Weniger neue Stellen Paus rudert bei Streit über Kindergrundsicherung zurück
Die Ampel-Koalition streitet weiter über die Kindergrundsicherung: Familienministerin Paus will nach heftiger Kritik nun versuchen, mit weniger neuen Stellen auszukommen. Aus Reihen der FDP wird ein neuer Gesetzentwurf gefordert.
Bundesfamilienministerin Lisa Paus geht in der Diskussion über die geplante Kindergrundsicherung davon aus, dass die kritisierte Zahl von zusätzlich 5.000 Behördenstellen zumindest nicht auf Dauer benötigt wird.
"Ich bin mir sicher, dass unter anderem durch Synergieeffekte und konsequente Digitalisierung die Gesamtzahl der Stellen noch reduziert werden kann", sagte die Grünen-Politikerin der Nachrichtenagentur dpa. "Ich kann verstehen, dass die Zahl, die im Umlauf ist, Diskussionen verursacht. Es handelt sich dabei um Prognosen der Bundesagentur für Arbeit. Natürlich schauen wir uns sehr genau an, wo es Möglichkeiten zur Reduzierung des Verwaltungsaufwandes gibt."
Paus: Geht darum, Kinder aus der Armut zu holen
Paus sagte, es gehe nicht um mehr Stellen, sondern darum, Kinder aus der Armut zu holen. Sie wies erneut darauf hin, dass man mit dem Vorhaben "die bürokratischen Hürden für Familien in unserem Land deutlich verringern" wolle. "Sie verdienen gute Beratung und Betreuung. Und vor allem sollen sie einfacher die Unterstützung erhalten, auf die sie Anspruch haben. Wenn mehr Familien Anträge stellen, müssen diese auch bearbeitet werden."
Dafür brauche es natürlich auch die entsprechenden Strukturen, so Paus. "Die müssen effizient aufgestellt werden, gerade weil wir uns gemeinsam dem Bürokratieabbau verpflichtet haben." Die Bundesregierung habe sich auf die Kindergrundsicherung geeinigt. "Dabei geht es um weniger Bürokratie und mehr für Kinder. Es ist gut, dass sie im Kabinett beschlossen wurde - jetzt sollten und werden wir die parlamentarischen Verhandlungen auf normalem Wege weiterführen."
FDP fordert neuen Entwurf
Vor allem der Koalitionspartner FDP hat kritisiert, dass für die Umsetzung bei den örtlichen Familienbehörden 5.000 zusätzliche Stellen geschaffen werden sollen. Die Liberalen halten Paus' Gesetzentwurf deshalb so nicht für zustimmungsfähig. Die Kindergrundsicherung gilt als das sozialpolitische Prestigeprojekt der Grünen. Bisherige Leistungen wie das Kindergeld, Leistungen aus dem Bürgergeld für Kinder oder der Kinderzuschlag sollen gebündelt werden.

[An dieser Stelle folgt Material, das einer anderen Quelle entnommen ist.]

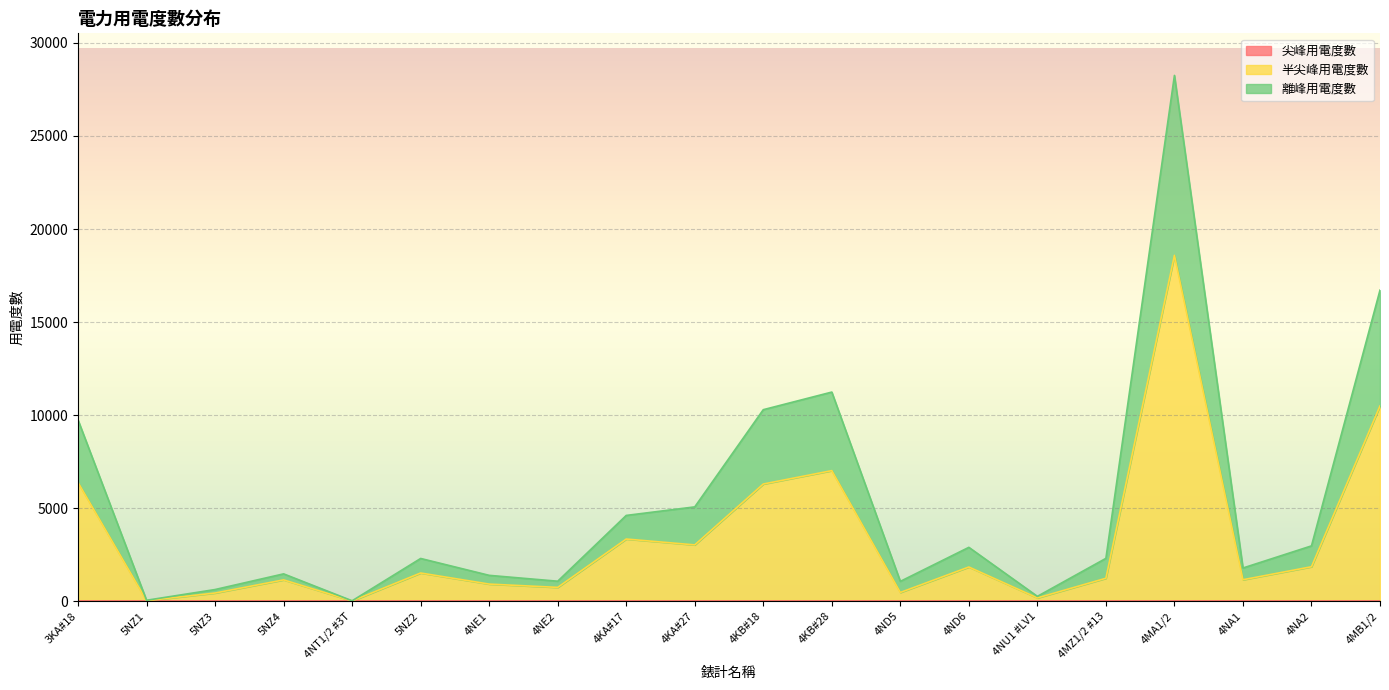

What is the value of the 離峰用電度數 point at the 16th from the left?

2303.4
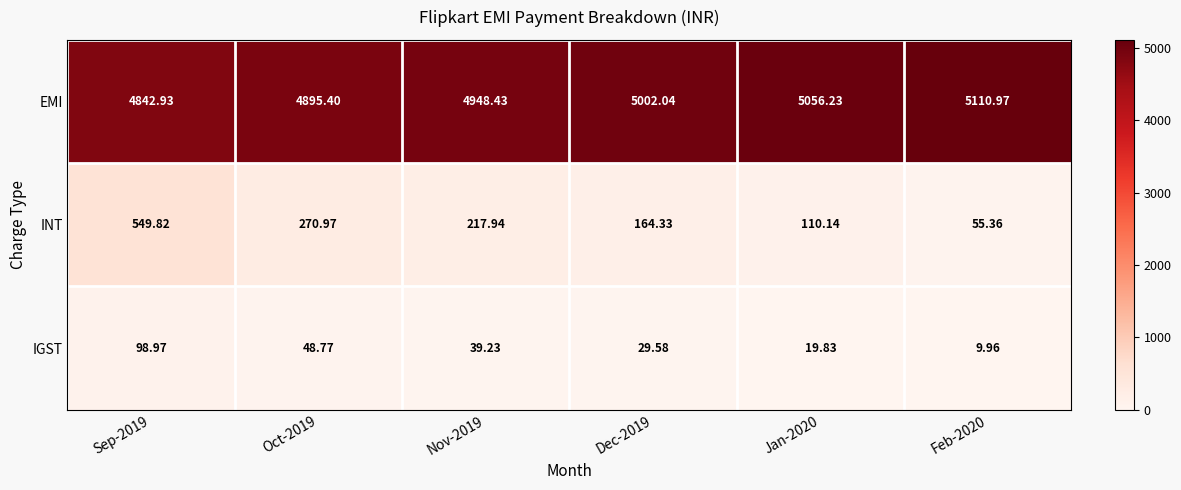

At Sep-2019, list the series in order from smallest to largest.

IGST, INT, EMI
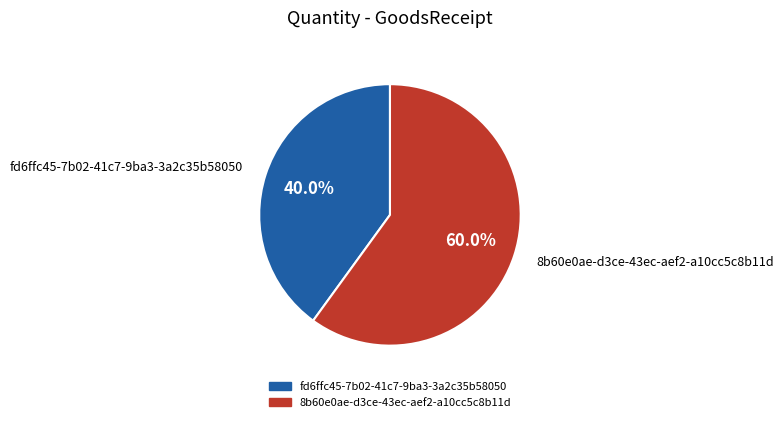

Is the sum of fd6ffc45-7b02-41c7-9ba3-3a2c35b58050 and 8b60e0ae-d3ce-43ec-aef2-a10cc5c8b11d greater than half?

Yes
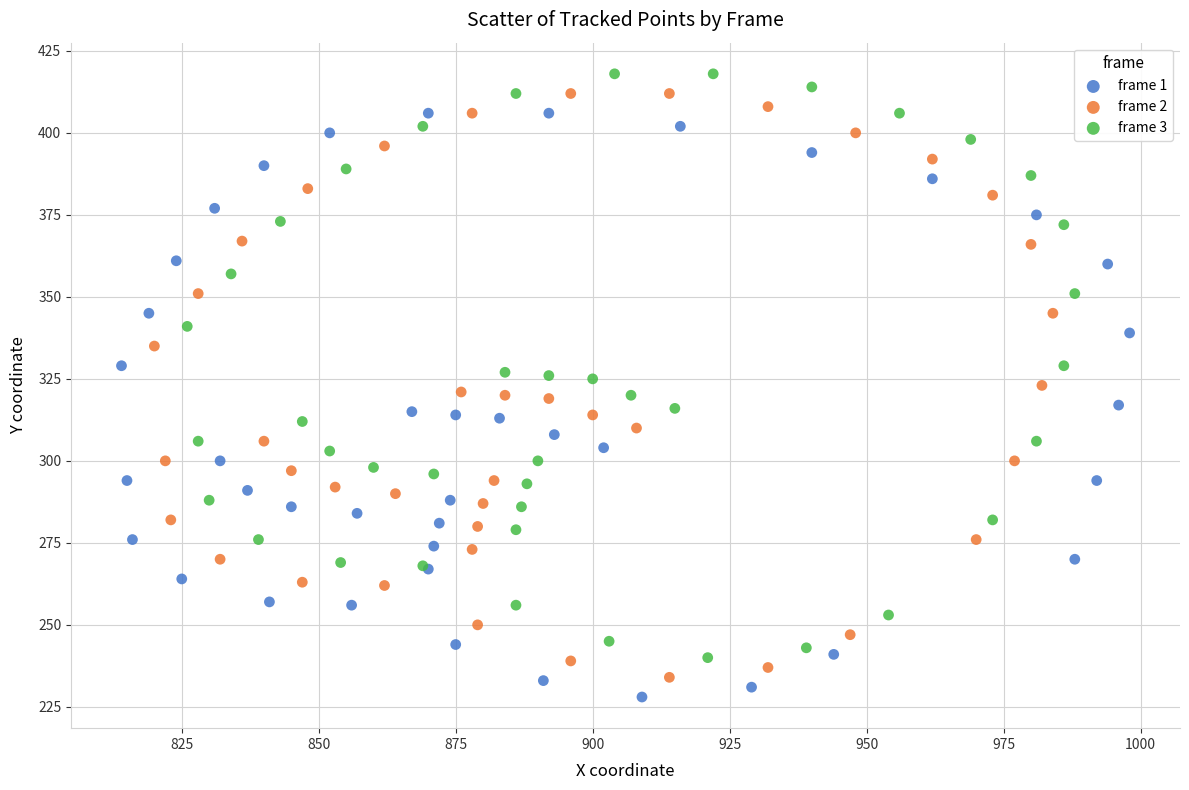

Which series contains the lowest Y value?

frame 1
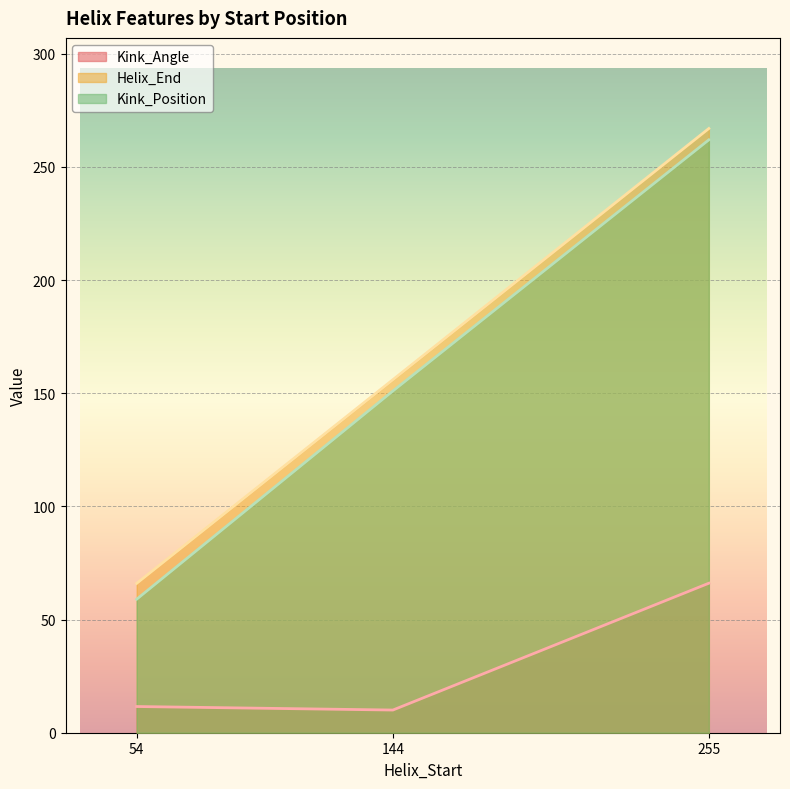

True or false: Kink_Angle has a value of 11.6 at 54.

True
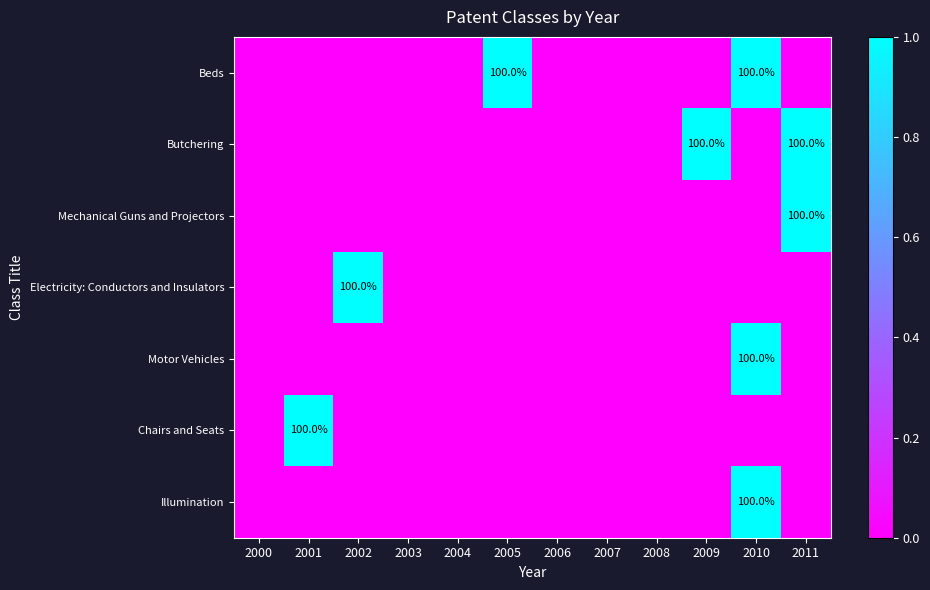

The value of Mechanical Guns and Projectors at 2011 is 100. True or false?

True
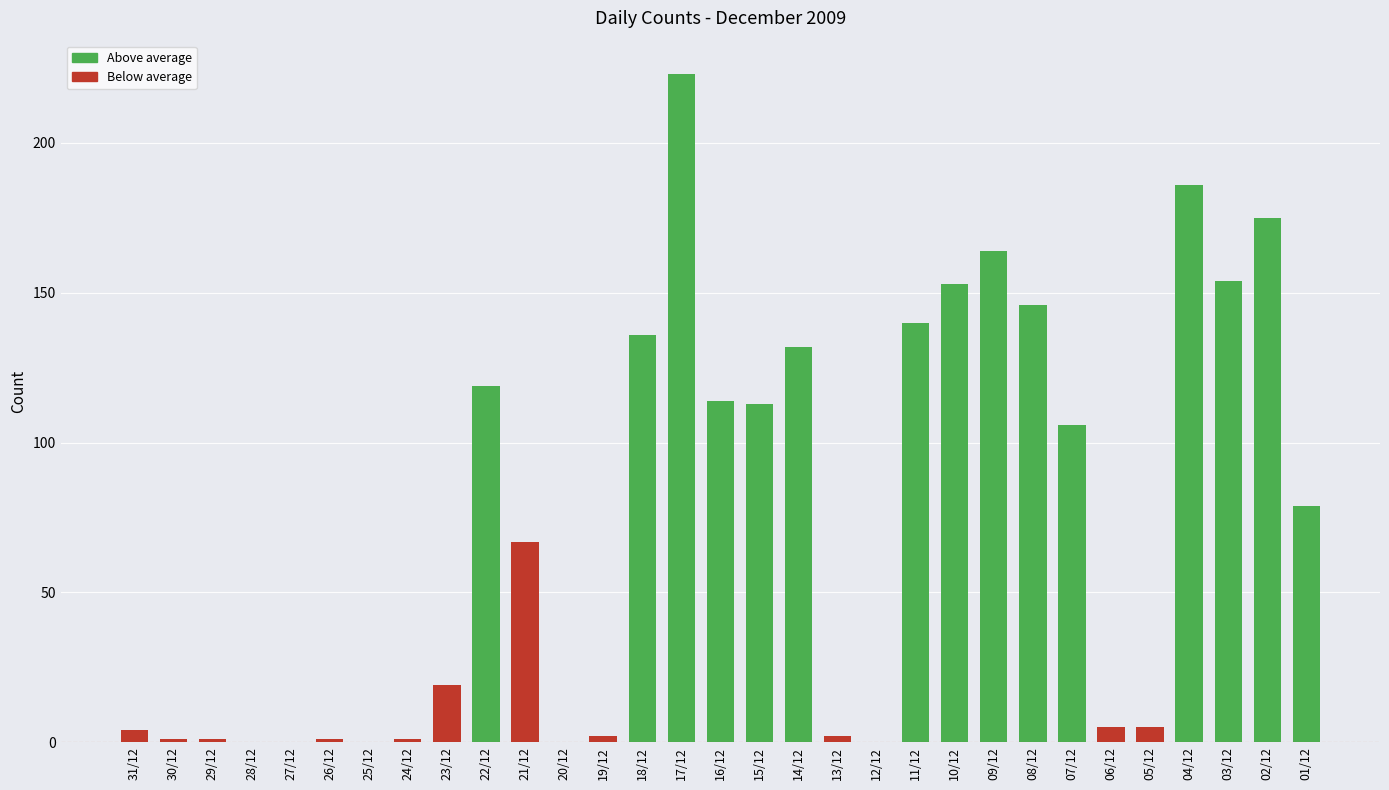

The chart shows a value of 140 at 11/12. True or false?

True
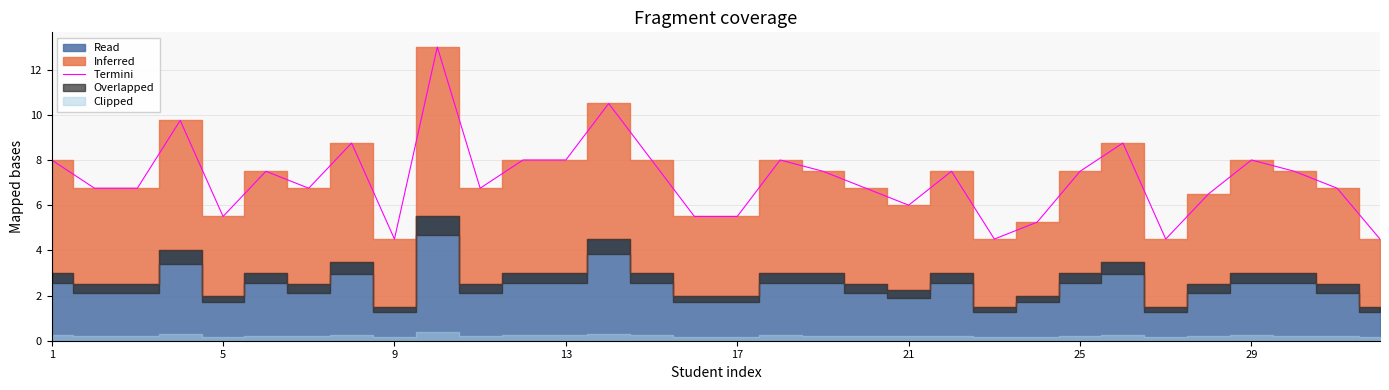

The Termini series shows 5.6 at 13. True or false?

False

Und der Streit in der Koalition hält weiter an: Aus der FDP wird nun ein neuer Gesetzentwurf gefordert. Der vorliegende Entwurf von Paus sei "handwerklich schlecht, nicht zu Ende gedacht und hat juristische Lücken", sagte der stellvertretende FDP-Bundestagsfraktionsvorsitzende Christoph Meyer dem Redaktionsnetzwerk Deutschland.
Es gehe um ein komplexes Gesetzesvorhaben, sagte Meyer zu den Plänen, Leistungen wie das Kindergeld, den Kinderzuschlag und Beträge aus dem Bürgergeld für Kinder ab 2025 zu bündeln. "Ich kann mir nicht vorstellen, dass das Parlament vor Lisa Paus' Zeitplan oder ihren wirren Forderungen buckelt", fügte der FDP-Politiker hinzu.
AWO fordert schnelle Lösung
Derweil rief der Präsident der Arbeiterwohlfahrt (AWO), Michael Groß, die Ampel-Koalition dazu auf, den Konflikt beizulegen. "Wir erwarten eine schnelle Lösung", sagte er den Zeitungen der Funke Mediengruppe. "Für uns ist es nicht hinnehmbar, dass dieses wichtige Vorhaben nun durch einen Streit über Verwaltungsstellen weiter verzögert wird." Die Kindergrundsicherung müsse "endlich kommen", und sie müsse automatisiert ausgezahlt werden.
Das Kabinett hatte im September einen Gesetzentwurf mit dem Ziel verabschiedet, dass die Kindergrundsicherung am 1. Januar 2025 in Kraft tritt. Nach Bedenken der Bundesagentur für Arbeit und des Bundesrats kündigte die Bundesregierung im Dezember an, den Zeitplan zu überprüfen.